RM: You MUST have a different password for every account. Our data shows that the average person has over 100 online accounts so the chances of getting exploited are extremely high. It’s impossible to remember 100+ unique and secure passwords, which where password managers come in handy. Also, if you never delete the login detail emails from your email account, you have created a gold mine for hackers. All they have to do is get into your email and then they have access to every service or website you’ve used.

BN: What are some of the wildest "scammer/spammer" stories you have heard?

RM: The funnier ones are often the phishing emails that contain poor English or egregious misspellings of my name. On the scarier side, our company received an email that was allegedly from one of our vendors that asked an employee to click a link to access an invoice. The scam email came from the actual vendor’s email and was sent on the day of the month they normally emailed us our invoices. However, this particular email was sent in a slightly different format. Thankfully, our employees have been trained to spot this type of attack so he didn’t click any of the link and alerted our security team as well our vendor that he had been hacked.

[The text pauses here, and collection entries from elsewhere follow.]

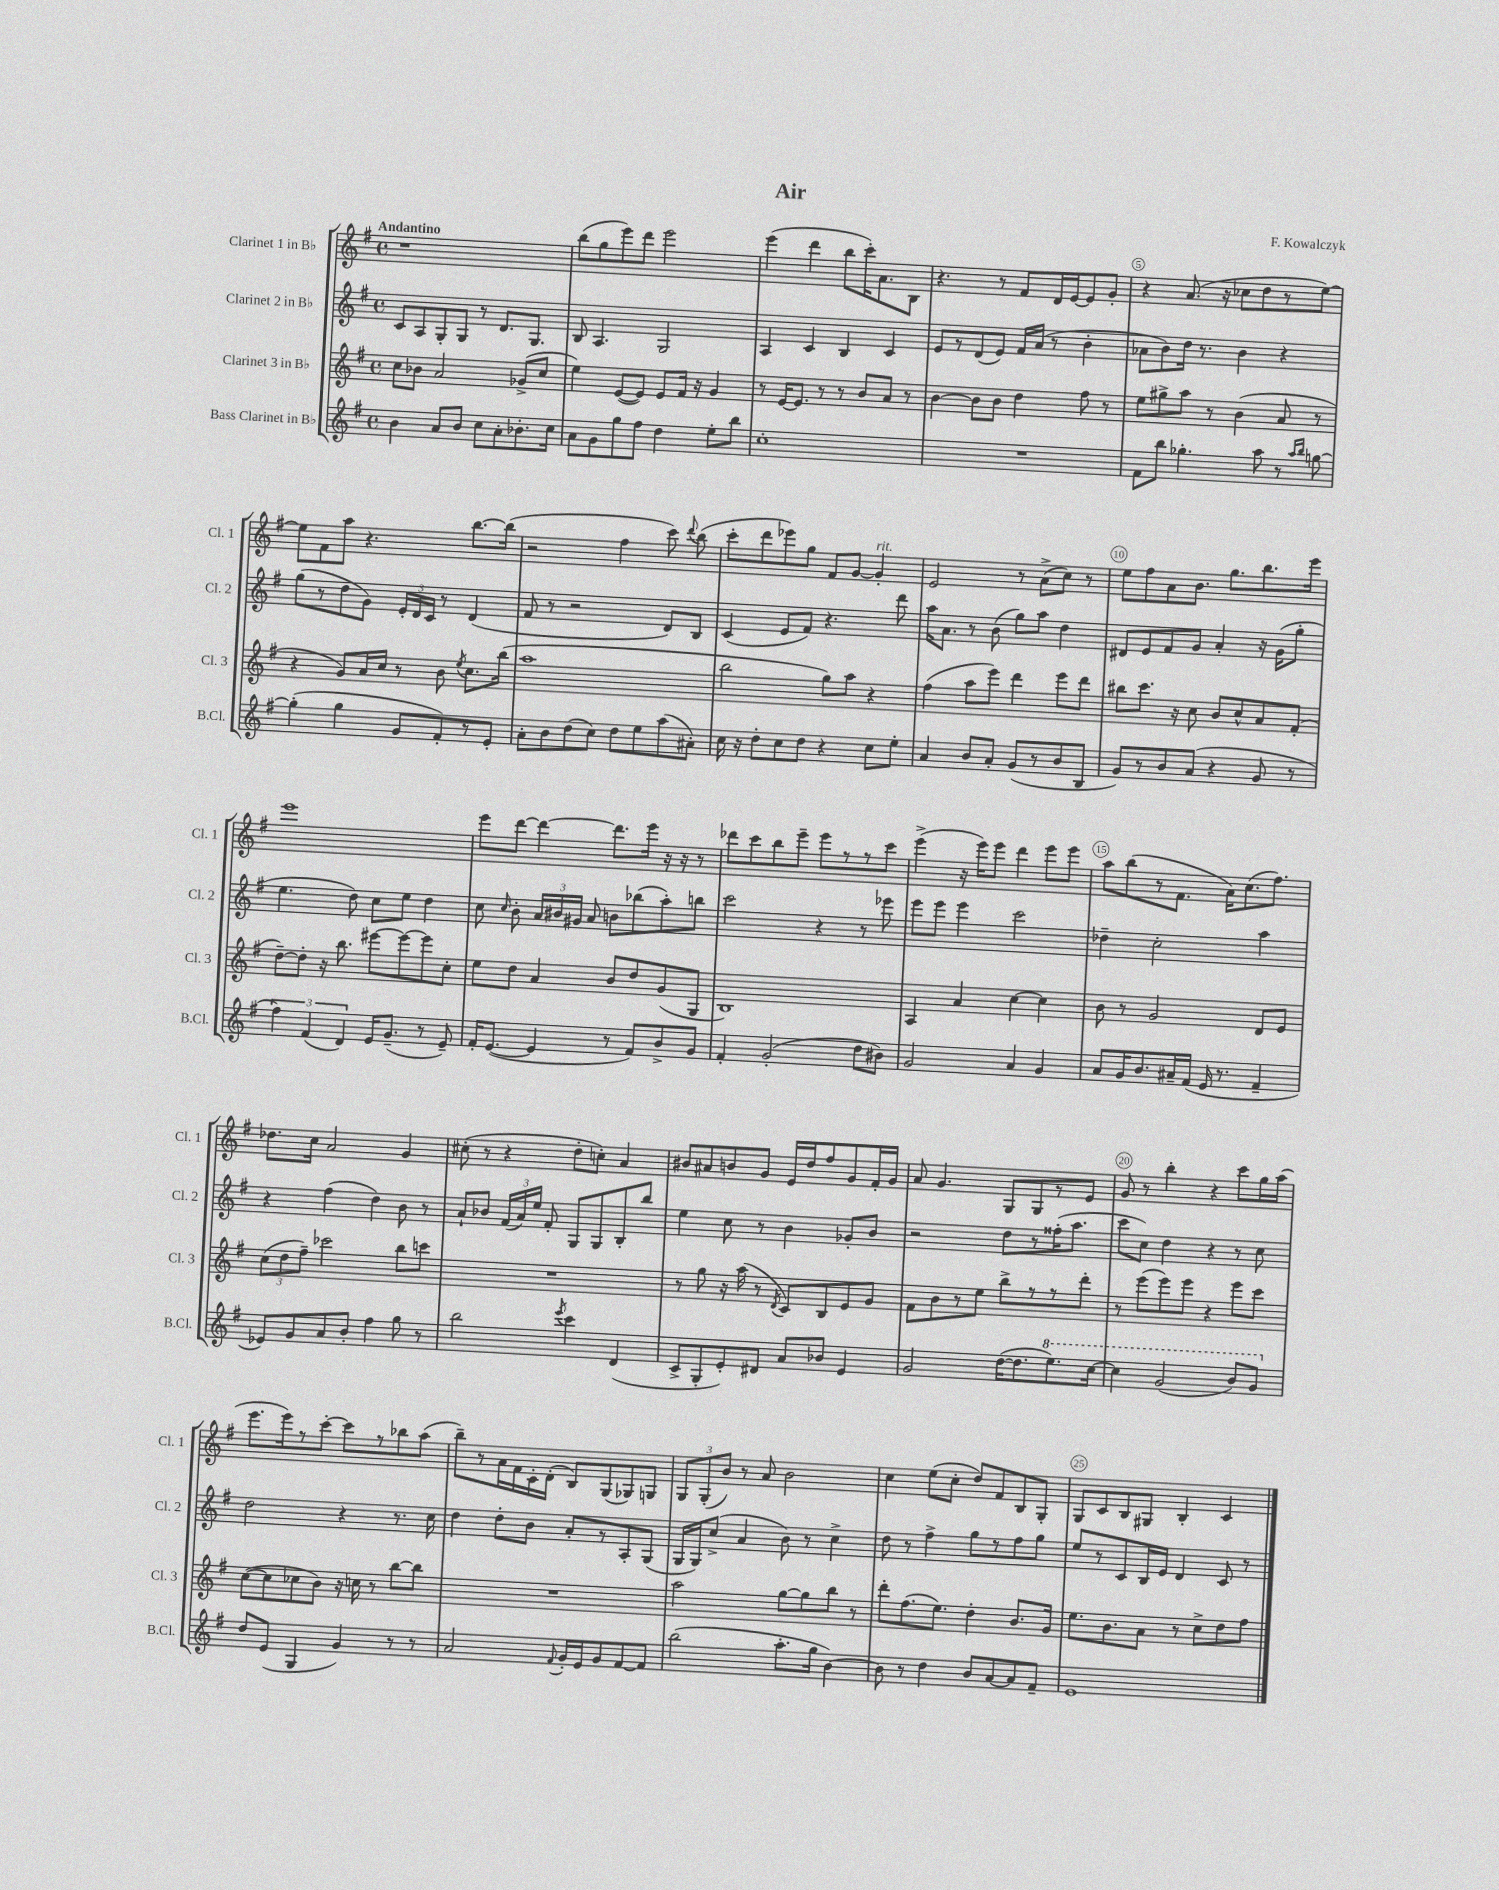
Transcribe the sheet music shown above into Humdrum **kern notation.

**kern	**kern	**kern	**kern
*part4	*part3	*part2	*part1
*staff4	*staff3	*staff2	*staff1
*I"Bass Clarinet in B♭	*I"Clarinet 3 in B♭	*I"Clarinet 2 in B♭	*I"Clarinet 1 in B♭
*I'B.Cl.	*I'Cl. 3	*I'Cl. 2	*I'Cl. 1
*clefG2	*clefG2	*clefG2	*clefG2
*k[f#]	*k[f#]	*k[f#]	*k[f#]
*M4/4	*M4/4	*M4/4	*M4/4
*met(c)	*met(c)	*met(c)	*met(c)
=1	=1	=1	=1
!	!	!	!LO:TX:a:B:t=Andantino
4b\	8cc\L	8c/L	1r
.	8b-X\J	8A/	.
8a/L	2a/	8G'/	.
8b/J	.	8G/J	.
8cc\L	.	8r	.
8a'\	.	8.d/L	.
8.b-X'\	(8g-X^/L	.	.
.	.	8.G/J	.
.	8cc/J	.	.
16cc\Jk	.	.	.
=2	=2	=2	=2
8a\L	4ee\)	8B/	(8bb\L
8g\	.	4.A/	8gg\
8gg\	([8e/L	.	8eee\)
8ff#\J	8e/J])	.	8ddd\J
4dd\	8e/L	2G/	2eee\
.	16f#/Jk	.	.
.	16r	.	.
8ee'\L	4g/	.	.
8bb\J	.	.	.
=3	=3	=3	=3
1cc'	8r	4A/	(4eee\
.	[16e/KL	.	.
.	8.e/J]	.	.
.	.	4c/	4ddd\
.	8r	.	.
.	8r	4B/	8bb\L
.	8b/L	.	16ccc'\K)
.	.	.	8.a\
.	8a/J	4c/	.
.	8r	.	8B\J
=4	=4	=4	=4
1r	[4b\	8e/L	4.r
.	.	8r	.
.	8b\L]	(8d/	.
.	8b\J	8e/J)	8r
.	4dd\	16f#/LL	8f#/L
.	.	(16a/JJ	.
.	.	8r	16d/L
.	.	.	[16e/J
.	8ff#\	4b'\	8e/]
.	8r	.	8g'/J
=5	=5	=5	=5
8f#\L	8ee\L	8a-X\L	4r
8bb\J	8gg#X^\	8b\)	.
4.gg-X'\	8aa\J	16dd\Jk	(8.a/
.	.	8.r	.
.	8r	.	.
.	.	.	16r
.	(4b\	4b\	8cc-X\L
8aa\	.	.	8dd\
8r	8a/	4r	8r
16qqaa/LL	.	.	.
16qqbb/JJ	.	.	.
[8ggn\	8r	.	[8ee\J)
!!LO:LB:g=z
=6	=6	=6	=6
(4gg'\]	4r	(8gg\L	8ee\L]
.	.	8r	8f#\
4gg\	8g/L)	8dd\	8aa\J
.	16a/L	8g\J)	4.r
.	16cc/JJ	.	.
8g/L	8r	24e'/LL	.
.	.	24d/	.
.	.	24c/JJ	.
8f#'/)	8b\	8r	.
.	8qee/	.	.
8r	8.cc\L	(4d/	[8.bb\L
8e'/J	.	.	.
.	(16bb\Jk	.	(16bb\Jk]
=7	=7	=7	=7
8a'\L	1aa	8f#/	2r
8b\	.	8r	.
(8dd\	.	2r	.
8cc\J)	.	.	.
8dd\L	.	.	4ff#\
8ee\	.	.	.
(8aa\	.	8d/L)	8ccc\)
.	.	.	8qqddd/
8a#X'\J)	.	8B/J	(8bb\
=8	=8	=8	=8
16cc\	2bb\	(4c/	8ccc'\L
16r	.	.	.
8dd'\L	.	.	8ddd\
8cc\	.	8e/L	8eee-X\)
8dd\J	.	8f#/J)	8gg\J
4r	8gg\L)	4.r	8f#/L
.	8aa\J	.	[8g/J
!	!	!	!LO:TX:a:i:t=rit.
8cc\L	4r	.	4g'/]
8ee'\J	.	8ddd\	.
=9	=9	=9	=9
4a/	(4ff#\	16aa\KL	2e/
.	.	8.a\J	.
8b/L	8aa\L	8r	.
8a'/J	8eee\J)	(8b\	.
(8g/L	4ddd\	8gg\L)	8r
8r	.	8aa\J	(8a^\L
8b/	8eee\L	4dd\	8cc\J)
8B/J	8ddd\J	.	8r
=10	=10	=10	=10
8g/L)	8bb#X\L	8d#X/L	8ee\L
8r	8.ccc\J	8e/	8ff#\
8b/	.	8f#/	8a\
.	16r	.	.
(8a/J	8cc\	8g/J	8.b\J
4r	8b/L	4a'/	.
.	.	.	8.gg\L
.	8cc^^/	.	.
8g/	8a/	16r	8.bb\
.	.	(16g\KL	.
8r	(8f#'/J	8gg'\J	.
.	.	.	16eee\Jk
!!LO:LB:g=z
=11	=11	=11	=11
6ff#\)	[8dd~\L)	4.ee\	1eee
.	8dd'\J]	.	.
(6f#/	.	.	.
.	16r	.	.
.	8.bb\	.	.
6d/)	.	.	.
.	.	8dd\)	.
16e/KL	[8eee#X\L	8cc\L	.
(8.g~/J	.	.	.
.	8eee#\_	8ee\J	.
8r	8eee#\]	4dd\	.
8e~/)	8cc'\J	.	.
=12	=12	=12	=12
16f#'/KL	8ee\L	8cc\	8eee\L
([8.e/J	.	.	.
.	.	16qqcc/	.
.	8dd\J	8b'\	[8ddd\J
4e/]	4a/	24a/LL	4ddd\_
.	.	24b#X/	.
.	.	24g#X/JJ	.
.	.	8a/	.
8r	8b/L	8bn\L	8.ddd\L]
8f#/L)	8dd/	(8bb-X\	.
.	.	.	16eee\Jk
8b^/	(8g/	8aa'\)	16r
.	.	.	16r
8g/J	8G/J	8bbn\J	8r
=13	=13	=13	=13
4f#'/	1B)	2ccc\	8ddd-X\L
.	.	.	8ccc\
(2g'/	.	.	8bb\
.	.	.	8eee~\J
.	.	4r	8eee\L
.	.	.	8r
8dd\L	.	8r	8r
8b#X\J)	.	8eee-X\	8ccc\J
=14	=14	=14	=14
2g/	4A/	8eee\L	(4eee^\
.	.	8eee\J	.
.	4a/	4eee\	16r
.	.	.	16eee\KL)
.	.	.	8eee\J
4a/	[4cc\	2ccc\	4ddd\
4g/	4cc\]	.	8eee\L
.	.	.	8eee\J
=15	=15	=15	=15
8a/L	8b\	4dd-X~\	8aa\L
16g/K	8r	.	(8bb\
8.b/	.	.	.
.	2g/	2cc'\	8r
16a#X~/L	.	.	8.f#\J
(16f#/JJ	.	.	.
16e/	.	.	.
8.r	.	.	16a\KL)
.	.	.	(8.cc\
4f#~/	8d/L	4aa\	.
.	.	.	8.ff#\J)
.	8e/J	.	.
!!LO:LB:g=z
=16	=16	=16	=16
8e-X/L)	(12cc\L	4r	8.dd-X\L
.	12dd\	.	.
8g/	.	.	.
.	12ff#~\J)	.	.
.	.	.	16cc\Jk
8a/	2ccc-X\	(4ff#\	2a/
8b'/J	.	.	.
4ff#\	.	4dd\)	.
8gg\	8bb\L	8b\	4g/
8r	8cccn\J	8r	.
=17	=17	=17	=17
2bb\	1r	8a`/L	(8cc#X'\
.	.	8b-X/J	8r
.	.	(24f#/LL	4r
.	.	24a/)	.
.	.	24ee/JJ	.
.	.	8f#'/	.
8qeee/	.	.	.
4ccc\	.	8G/L	8dd'\L
.	.	8G/	8ccn'\J)
(4d/	.	8B'/	4a/
.	.	8bb/J	.
=18	=18	=18	=18
8c^/L	8r	4ee\	8b#X/L
8G'/	8gg\	.	8a#X/
8e'/)	16r	8cc\	8bn/
.	(16aa\	.	.
8d#X/J	8r	8r	8g/J
.	8qd/	.	.
8a/L	8c/L)	4b\	16e/LL
.	.	.	16dd/J
8b-X/J	8B/	.	8ff#/
4e/	8e/	8g-X'/L	8g/
.	8g/J	8b/J	16f#'/L
.	.	.	16g/JJ
=19	=19	=19	=19
2g/	8f#\L	2r	8a/
.	8b\	.	4.g/
.	8r	.	.
.	8ee\J	.	.
([16dd\KL	8bb^\L	8dd\L	8G/L
8.dd\]	.	.	.
.	8r	8r	8G/
*8va	*	*	*
8.eee\)	8r	(16ff##X'\K	8r
.	.	8.aa\J	.
.	8ddd'\J	.	8e/J
[16ccc\Jk	.	.	.
=20	=20	=20	=20
4ccc\]	8r	8ccc\L	8g/
.	(8eee\L	8cc\J)	8r
(2gg/	8eee\)	4dd\	4bb'\
.	8eee\J	.	.
.	4r	4r	4r
8bb/L)	8eee\L	8r	8ccc\L
8gg/J	8ccc\J	8cc\	16gg\L
.	.	.	(16aa\JJ
!!LO:LB:g=z
=21	=21	=21	=21
*X8va	*	*	*
8dd/L	([8cc\L	2dd\	8.eee\L
(8e/J	8cc\]	.	.
.	.	.	16eee\k)
4G/	8cc-X\	.	8r
.	8b\J)	.	[8ccc'\J
4g/)	16r	4r	8ccc\L]
.	16ccn\	.	.
.	8r	.	8r
8r	[8bb\L	8.r	8bb-X\
8r	8bb\J]	.	(8aa\J
.	.	16cc\	.
=22	=22	=22	=22
2a/	1r	4dd\	8bb~\L)
.	.	.	8r
.	.	8dd'\L	16a\L
.	.	.	16f#\
.	.	8b\J	16c'\
.	.	.	(16d'\JJ
8qqf#/	.	.	.
16g'/LL	.	8a'/L	8B/L)
16e/J	.	.	.
8g/	.	8r	(8G/
[8f#/	.	8A'/	8G-X/)
8f#/J]	.	(8G/J	8Gn/J
=23	=23	=23	=23
(2bb\	2aa\	16G/LL	12G/L
.	.	16G/J)	.
.	.	.	(12G'/
.	.	(8cc^/J	.
.	.	.	12b/J)
.	.	4a/	8r
.	.	.	8a/
8.aa'\L	[8gg\L	8b\)	2b\
.	8gg\]	8r	.
16gg\Jk	.	.	.
[4b\)	8bb\J	4cc^\	.
.	8r	.	.
=24	=24	=24	=24
8b\]	8ddd'\L	8dd\	4cc\
8r	(8.ff#\	8r	.
4dd\	.	4ff#^\	(8ee\L
.	8.ee\J)	.	.
.	.	.	8cc'\J
8b/L	4dd'\	8gg\L	8dd/L)
[8a/	.	8r	8f#/
8a/]	8.b/L	8ff#\	8B/
8f#~/J	.	8gg\J	8G'/J
.	16g/Jk	.	.
=25	=25	=25	=25
1e	8.ee\L	8ee/L	8G/L
.	.	8r	8c/
.	8.b\	.	.
.	.	8c/	8B/
.	8a\J	16B/L	8G#X/J
.	.	16e/JJ	.
.	8r	4d/	4B'/
.	8cc^\L	.	.
.	8dd\	8c/	4c/
.	8ff#\J	8r	.
==	==	==	==
*-	*-	*-	*-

BN: What are the most challenging aspects of keeping up with internet security?

RM: The speed at which the technology is changing is the greatest challenge. By nature, cyber-security is usually reactive, so by the time we’ve assessed and iterated for a specific threat, cyber criminals have moved on to new practices. We’re now making big inroads into the B2B space and will have some exciting product news on this front later in the year. We also announced partnerships with some big companies in 2016 and will have more coming this year as well.